SamCoVT / TaliForth2

A Subroutine Threaded Code (STC) ANSI-like Forth for the 65c02
Other
29 stars 7 forks source link

simple peephole optimizer #66

Open patricksurry opened 7 months ago

patricksurry commented 7 months ago

One way we could improve space/cycle performance is to use a very simple peephole optimizer. Common pairs of words of the form ( ... -- n ) ( n -- ... ) can often be replaced by a more efficient compound word which avoid stack operations and replace two jsrs with one. Often the compound word could just be an alternate entry point to an existing word where TOS is already in tmp1 or A/Y registers, and/or a flag is set via CPU flags rather than passed as a stack value.

Examples might be things like ?dup if, 0= if, literal +, literal <, ...

I was thinking about trying a simple implementation where compile tracks the last XP it emitted with its corresponding here. When it compiles the next word, it can check if the new XP2 is part of a compound word (XP, XP2). If not, proceed as before. If so, rewind and process the compound instead. This would be a general way of handling literal folding, and would even support longer compound sequences if that was useful (e.g. the compound XP-XP2 could then get rewritten again by a third compound XP-XP2-XP3)

@SamCoVT is this something you'd be interested in? Have you looked at anything along these lines before?

SamCoVT commented 7 months ago

I have written peephole optimizers for compilers for other languages. Tali tends to end up with inx inx followed immediately by dex dex quite often, and it would be wonderful to optimize even that single combination to save 4 bytes and 8 cycles.

One of the biggest issues is going to be that the programmer has access to here. During compiling, the programmer can switch to interpreted mode, access here (perhaps for custom flow control) and then use that later. If here were to be saved right after a word that lays down something like inx inx, then you can't reclaim those - if you do, then the place that jumps to here will jump to the wrong location.

Writing a post-compiling peephole optimizer would be super difficult because Tali allows mixing of data and opcodes in a word and Tali would not be able to detect words created with CREATE/DOES>. You could imagine a LITERAL created with the value $E8E8 (looks like inx inx) that is followed immediately by a word that starts with dex dex, just as an example.

In the same way that allow-native and always-native require the programmer to verify that there are no control structures that result in a JMP instruction, we could write an optimizer that could be called on-demand to process the most recent word with a set of specific instructions for when it is and is not allowed.

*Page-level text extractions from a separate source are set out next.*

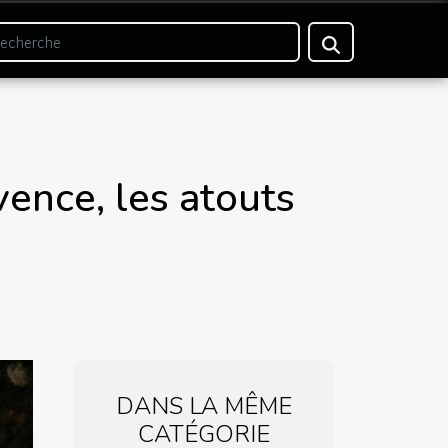
vence, les atouts
DANS LA MÊME
CATÉGORIE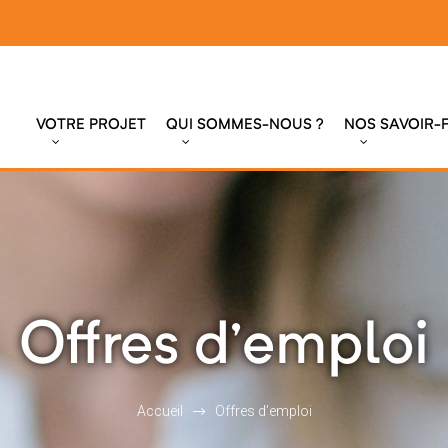
VOTRE PROJET
QUI SOMMES-NOUS ?
NOS SAVOIR-F
Offres d’emploi
Accueil
Offres d’emploi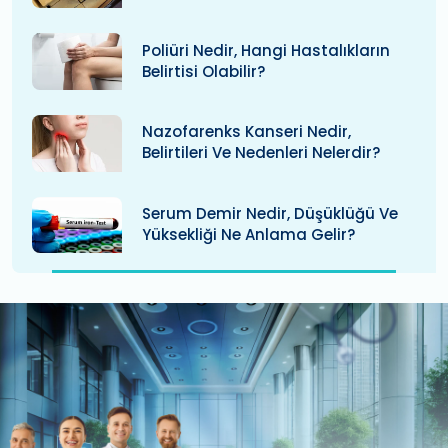
Poliüri Nedir, Hangi Hastalıkların
Belirtisi Olabilir?
Nazofarenks Kanseri Nedir,
Belirtileri Ve Nedenleri Nelerdir?
Serum Demir Nedir, Düşüklüğü Ve
Yüksekliği Ne Anlama Gelir?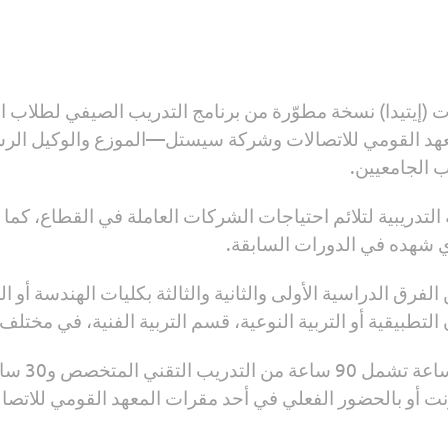
ت (إيتيدا) نسخة مطوّرة من برنامج التدريب الصيفي لطلاب ا
المعهد القومي للاتصالات وشركة سيستل—الموزع والوكيل ا
 الجامعيين.
التدريبية لتلائم احتياجات الشركات العاملة في القطاع، كما 
ذي شهده في الدورات السابقة.
دريب 10 آلاف طالب من الفرق الدراسية الأولى والثانية والثالثة بكليات ا
ون التطبيقية أو التربية النوعية، قسم التربية الفنية، في مخت
ويقدَم الب
ترنت أو بالحضور الفعلي في أحد مقرات المعهد القومي للاتصا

patricksurry commented 7 months ago

excellent point. i was thinking about it at the forth word level (i.e. rather than trying to do something post-compilation which seems much more difficult as you say). It should only maintain state of previous word/here whilst it stayed in compile mode. so if you switched out to immediate you'd lose state and it wouldn't recognize a compound word spanning that "unsafe" transition.

i've analyzed my python-preprocessed forth (long sequence of whitespace separated words) looking for common pairs, and ended up explicitly defining a few compounds to save some bytes, e.g. : +c@ + c@ ; or : >= < invert ;. but having common pairs recognized by the compiler would also make it faster in some cases, as well as removing the mental load on the user having to remember which things exist as compounds. There are already some standard examples like 0= which are specially optimized compounds. I always try to write 1= as well, but as a user it'd be nice if I didn't have to think about it so could just write <literal> = and have the compiler make it faster/smaller. In that specific example you could imagine it optimizing to one of 0=, cliteral=, literal= where the first is the existing hand-crafted word, and the other two are specialized entrypoints to xt_equal.

patricksurry commented 7 months ago

gforth seems do something along these lines called "superinstructions", and keeps TOS in a register (see https://www.complang.tuwien.ac.at/forth/gforth/Docs-html/Engine.html#Engine )

FlashForth mentions that DUP and 0= before IF WHILE UNTIL are optimized away which sounds similar.

counting common pairs in my code base yields things like:

     if drop
     and if
     = if
     0= if
     or if
     = or
     0= and
     @ dup
     1 =
     @ if
     ?dup if

common patterns seem to be ( ... -- f ) ( f -- ... ) which could be replaced by a compound that uses a CPU flag to pair two words rather than a stack flag, and ( ... -- x ) ( x -- ... ) which could use A/Y or zp tmp1 as a register for TOS between words. e.g. dup followed by a word that consumes TOS could avoid push/pop.

For above the flag with conditional examples seem to be the lowest hanging fruit. Much like the zero_test_runtime we introduced for branch optimization.

I'm not sure if a TOS register would be as much benefit, tho words are often immediately copying to tmp1 for example. Perhaps some words could optionally support receiving TOS already in a tos zp location?